Los hombres de negro han recorrido una pasarela de salón hacia un escarnio propio. Lo han hecho con trajes oscuros que parecen cortados a medida y corbatas escuálidas, con esa verdad sorda que tratan de imponer como una dramaturgia que se inventa la vida. El camino hacia sus comparecencias en el Tribunal Supremo ha tenido algo de hombres al encuentro del destino, con determinación y nervio adusto ante las inclemencias heladas del invierno constitucional. Antes de presentarse ante el juez Pablo Llarena han mirado a los objetivos de los fotógrafos como suelen hacer siempre, con una conciencia ceremonial del momento, como si antes de solicitar la puesta en libertad fuera imprescindible una puesta en escena. Así, no será hasta mañana lunes cuando se resuelva la situación de los exconsellers y los líderes de ANC y Òmnium Cultural, con lo que quedarán apenas unas horas antes de que arranque la campaña electoral para las elecciones del 21 de diciembre, que no lo serán únicamente entre el independentismo y la unidad de España, sino también entre populismo y democracia.

El asunto es que nada menos que ocho de los diez comparecientes -o sea, todos excepto Jordi Cuixart y Meritxell Borras- concurren a esas elecciones, lo que añade su vértice aterido de dramatismo y también victimismo, que es una cursilería boba de la manipulación. Ya cuando Forcadell acató el 155 y reveló el «valor simbólico» de la declaración de independencia estaba dejando a sus acólitos donde siempre han estado: en lo más ancho y rudo de la calle, en esa latitud inhóspita del sueño del que se despierta no tanto a bofetadas como con una ducha fría de realidad. A mucha gente se la había lanzado en manada contra el Estado centralista opresor, se había acuñado una interminable sucesión de días históricos, se había recuperado ese romanticismo bravucón de los viejos fascismos y se había llorado ante las cámaras para reclamar la vía unilateral, pasando por encima de más de media población. Cuando Forcadell renunció a la simbología del martirio para salvar el culo, lisa y llanamente, sobre el banco desnudo del Supremo, estaba traicionando a toda esa población a la que antes había envalentonado, a todos los convencidos de la ocasión más grande que han visto los siglos y verán los venideros, a los que había lanzado a la conquista de la épica, para dejarlos luego solos y en silencio, abandonados en ese desconcierto de la huida caótica.
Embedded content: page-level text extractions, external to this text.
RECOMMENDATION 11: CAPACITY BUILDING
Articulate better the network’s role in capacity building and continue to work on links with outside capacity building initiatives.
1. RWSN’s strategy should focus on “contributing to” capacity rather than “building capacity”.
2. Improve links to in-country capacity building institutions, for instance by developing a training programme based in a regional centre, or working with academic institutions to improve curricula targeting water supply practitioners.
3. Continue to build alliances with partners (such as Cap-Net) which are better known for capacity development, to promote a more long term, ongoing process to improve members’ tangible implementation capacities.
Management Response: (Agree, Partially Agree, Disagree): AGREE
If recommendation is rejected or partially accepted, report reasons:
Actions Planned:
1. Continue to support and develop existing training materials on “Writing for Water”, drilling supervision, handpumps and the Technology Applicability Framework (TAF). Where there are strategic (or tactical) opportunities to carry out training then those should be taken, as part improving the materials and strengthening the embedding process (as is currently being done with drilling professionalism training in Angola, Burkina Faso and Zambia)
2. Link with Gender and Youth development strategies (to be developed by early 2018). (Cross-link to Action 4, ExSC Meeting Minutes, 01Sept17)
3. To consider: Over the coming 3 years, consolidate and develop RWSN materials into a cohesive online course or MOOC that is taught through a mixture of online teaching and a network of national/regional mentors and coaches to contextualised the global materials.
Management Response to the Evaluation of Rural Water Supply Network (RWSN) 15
También Junqueras y Romeva han acatado el 155, aunque no han contestado a las preguntas de las acusaciones, al contrario que Dolors Bassa, Meritxell Borras, Joaquim Forn, Carles Mundó y Josep Rull, que han sido bastante más obedientitos, porque la fuerza ya se les había ido no solo por la boca, sino a la sombra. Quizá haya sido eso lo más contradictorio para el alma nacionalista --y no digamos para los entusiastas conversos nacionalistas de aquí, que también los ha habido y los hay--: asistir al derrape de sus protagonistas, unos hacia Bruselas y otros hacia el 155, para no seguir escribiendo cartas desde sus celdas. La misma gente que tanto ha manejado la analogía franquista, exportando a Europa el mantra de que España no se gobierna en la democracia representativa, sino desde el Valle de los Caídos, no ha tenido valor para aguantar en la cárcel, como sí hicieron miles de presos políticos durante la dictadura.
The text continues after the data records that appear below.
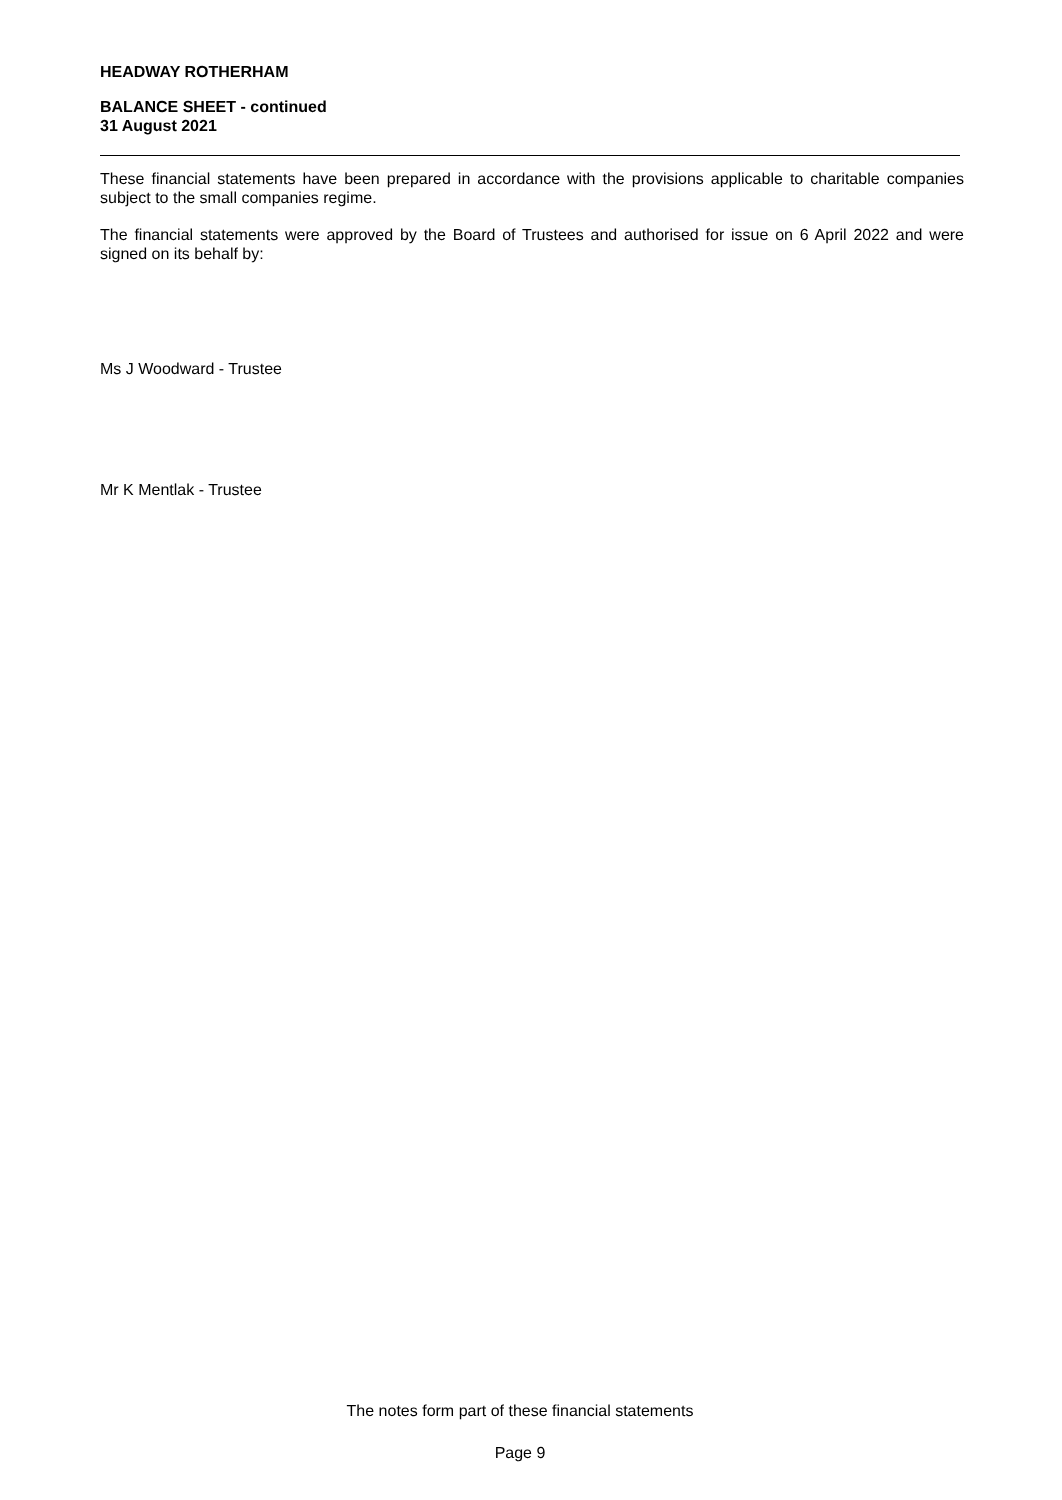HEADWAY ROTHERHAM
BALANCE SHEET - continued
31 August 2021
These financial statements have been prepared in accordance with the provisions applicable to charitable companies subject to the small companies regime.
The financial statements were approved by the Board of Trustees and authorised for issue on 6 April 2022 and were signed on its behalf by:
Ms J Woodward - Trustee
Mr K Mentlak - Trustee
The notes form part of these financial statements
Page 9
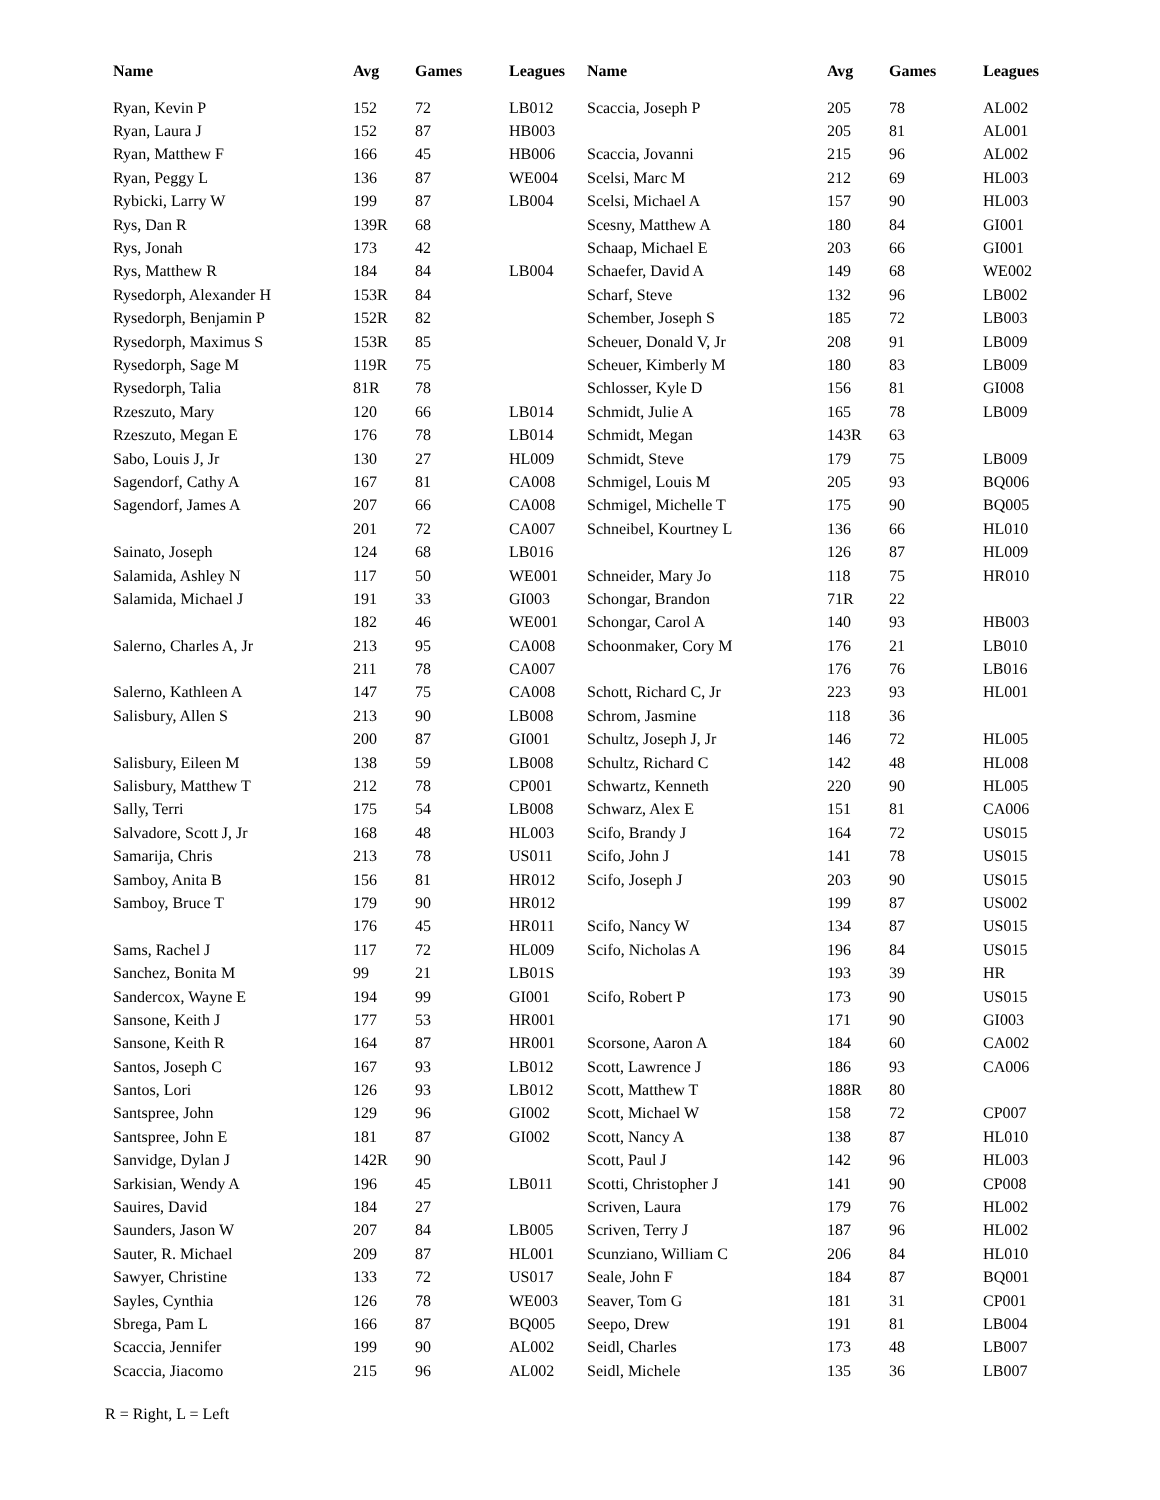| Name | Avg | Games | Leagues | Name | Avg | Games | Leagues |
| --- | --- | --- | --- | --- | --- | --- | --- |
| Ryan, Kevin P | 152 | 72 | LB012 | Scaccia, Joseph P | 205 | 78 | AL002 |
| Ryan, Laura J | 152 | 87 | HB003 | | 205 | 81 | AL001 |
| Ryan, Matthew F | 166 | 45 | HB006 | Scaccia, Jovanni | 215 | 96 | AL002 |
| Ryan, Peggy L | 136 | 87 | WE004 | Scelsi, Marc M | 212 | 69 | HL003 |
| Rybicki, Larry W | 199 | 87 | LB004 | Scelsi, Michael A | 157 | 90 | HL003 |
| Rys, Dan R | 139R | 68 | | Scesny, Matthew A | 180 | 84 | GI001 |
| Rys, Jonah | 173 | 42 | | Schaap, Michael E | 203 | 66 | GI001 |
| Rys, Matthew R | 184 | 84 | LB004 | Schaefer, David A | 149 | 68 | WE002 |
| Rysedorph, Alexander H | 153R | 84 | | Scharf, Steve | 132 | 96 | LB002 |
| Rysedorph, Benjamin P | 152R | 82 | | Schember, Joseph S | 185 | 72 | LB003 |
| Rysedorph, Maximus S | 153R | 85 | | Scheuer, Donald V, Jr | 208 | 91 | LB009 |
| Rysedorph, Sage M | 119R | 75 | | Scheuer, Kimberly M | 180 | 83 | LB009 |
| Rysedorph, Talia | 81R | 78 | | Schlosser, Kyle D | 156 | 81 | GI008 |
| Rzeszuto, Mary | 120 | 66 | LB014 | Schmidt, Julie A | 165 | 78 | LB009 |
| Rzeszuto, Megan E | 176 | 78 | LB014 | Schmidt, Megan | 143R | 63 | |
| Sabo, Louis J, Jr | 130 | 27 | HL009 | Schmidt, Steve | 179 | 75 | LB009 |
| Sagendorf, Cathy A | 167 | 81 | CA008 | Schmigel, Louis M | 205 | 93 | BQ006 |
| Sagendorf, James A | 207 | 66 | CA008 | Schmigel, Michelle T | 175 | 90 | BQ005 |
| | 201 | 72 | CA007 | Schneibel, Kourtney L | 136 | 66 | HL010 |
| Sainato, Joseph | 124 | 68 | LB016 | | 126 | 87 | HL009 |
| Salamida, Ashley N | 117 | 50 | WE001 | Schneider, Mary Jo | 118 | 75 | HR010 |
| Salamida, Michael J | 191 | 33 | GI003 | Schongar, Brandon | 71R | 22 | |
| | 182 | 46 | WE001 | Schongar, Carol A | 140 | 93 | HB003 |
| Salerno, Charles A, Jr | 213 | 95 | CA008 | Schoonmaker, Cory M | 176 | 21 | LB010 |
| | 211 | 78 | CA007 | | 176 | 76 | LB016 |
| Salerno, Kathleen A | 147 | 75 | CA008 | Schott, Richard C, Jr | 223 | 93 | HL001 |
| Salisbury, Allen S | 213 | 90 | LB008 | Schrom, Jasmine | 118 | 36 | |
| | 200 | 87 | GI001 | Schultz, Joseph J, Jr | 146 | 72 | HL005 |
| Salisbury, Eileen M | 138 | 59 | LB008 | Schultz, Richard C | 142 | 48 | HL008 |
| Salisbury, Matthew T | 212 | 78 | CP001 | Schwartz, Kenneth | 220 | 90 | HL005 |
| Sally, Terri | 175 | 54 | LB008 | Schwarz, Alex E | 151 | 81 | CA006 |
| Salvadore, Scott J, Jr | 168 | 48 | HL003 | Scifo, Brandy J | 164 | 72 | US015 |
| Samarija, Chris | 213 | 78 | US011 | Scifo, John J | 141 | 78 | US015 |
| Samboy, Anita B | 156 | 81 | HR012 | Scifo, Joseph J | 203 | 90 | US015 |
| Samboy, Bruce T | 179 | 90 | HR012 | | 199 | 87 | US002 |
| | 176 | 45 | HR011 | Scifo, Nancy W | 134 | 87 | US015 |
| Sams, Rachel J | 117 | 72 | HL009 | Scifo, Nicholas A | 196 | 84 | US015 |
| Sanchez, Bonita M | 99 | 21 | LB01S | | 193 | 39 | HR |
| Sandercox, Wayne E | 194 | 99 | GI001 | Scifo, Robert P | 173 | 90 | US015 |
| Sansone, Keith J | 177 | 53 | HR001 | | 171 | 90 | GI003 |
| Sansone, Keith R | 164 | 87 | HR001 | Scorsone, Aaron A | 184 | 60 | CA002 |
| Santos, Joseph C | 167 | 93 | LB012 | Scott, Lawrence J | 186 | 93 | CA006 |
| Santos, Lori | 126 | 93 | LB012 | Scott, Matthew T | 188R | 80 | |
| Santspree, John | 129 | 96 | GI002 | Scott, Michael W | 158 | 72 | CP007 |
| Santspree, John E | 181 | 87 | GI002 | Scott, Nancy A | 138 | 87 | HL010 |
| Sanvidge, Dylan J | 142R | 90 | | Scott, Paul J | 142 | 96 | HL003 |
| Sarkisian, Wendy A | 196 | 45 | LB011 | Scotti, Christopher J | 141 | 90 | CP008 |
| Sauires, David | 184 | 27 | | Scriven, Laura | 179 | 76 | HL002 |
| Saunders, Jason W | 207 | 84 | LB005 | Scriven, Terry J | 187 | 96 | HL002 |
| Sauter, R. Michael | 209 | 87 | HL001 | Scunziano, William C | 206 | 84 | HL010 |
| Sawyer, Christine | 133 | 72 | US017 | Seale, John F | 184 | 87 | BQ001 |
| Sayles, Cynthia | 126 | 78 | WE003 | Seaver, Tom G | 181 | 31 | CP001 |
| Sbrega, Pam L | 166 | 87 | BQ005 | Seepo, Drew | 191 | 81 | LB004 |
| Scaccia, Jennifer | 199 | 90 | AL002 | Seidl, Charles | 173 | 48 | LB007 |
| Scaccia, Jiacomo | 215 | 96 | AL002 | Seidl, Michele | 135 | 36 | LB007 |
R = Right, L = Left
Con la misma alegría que han calentado las gargantas ajenas asegurando que en España no hay estado de derecho, sino presos políticos, con Puigdemont soltando falacias a destajo, como cuando afirmó que si en Cataluña hubiera habido libertad lingüística para el catalán no se habría iniciado el procés, no han sido capaces ni de mantener el tipo, el respeto a la causa y a sus seguidores, aguantando en prisión. Todo el mundo tiene derecho a utilizar sus recursos para salir de la cárcel, pero la conversión de estos agitadores ha tenido algo de traición, con una cobardía que casi duele verla y da vergüenza ajena, porque se clava en las tripas de la indignación y ha dejado tirada a más de uno. Tras incendiar el ánimo en la acera, unos se marchan a Bruselas con el 155 entre las piernas y otros lo acatan, ahora mansos, con las bocas pequeñas y las cabezas bajas.

Deslegitimados para su causa, no queda nada en ellos que parezca verdad, porque nunca lo ha habido. Ahora esperarán que sean otros quienes libren su guerra, que sea la ciudadanía la que acuda a inmolar su tranquilidad pública. Nunca un acatamiento simbolizó mejor el resto de la historia.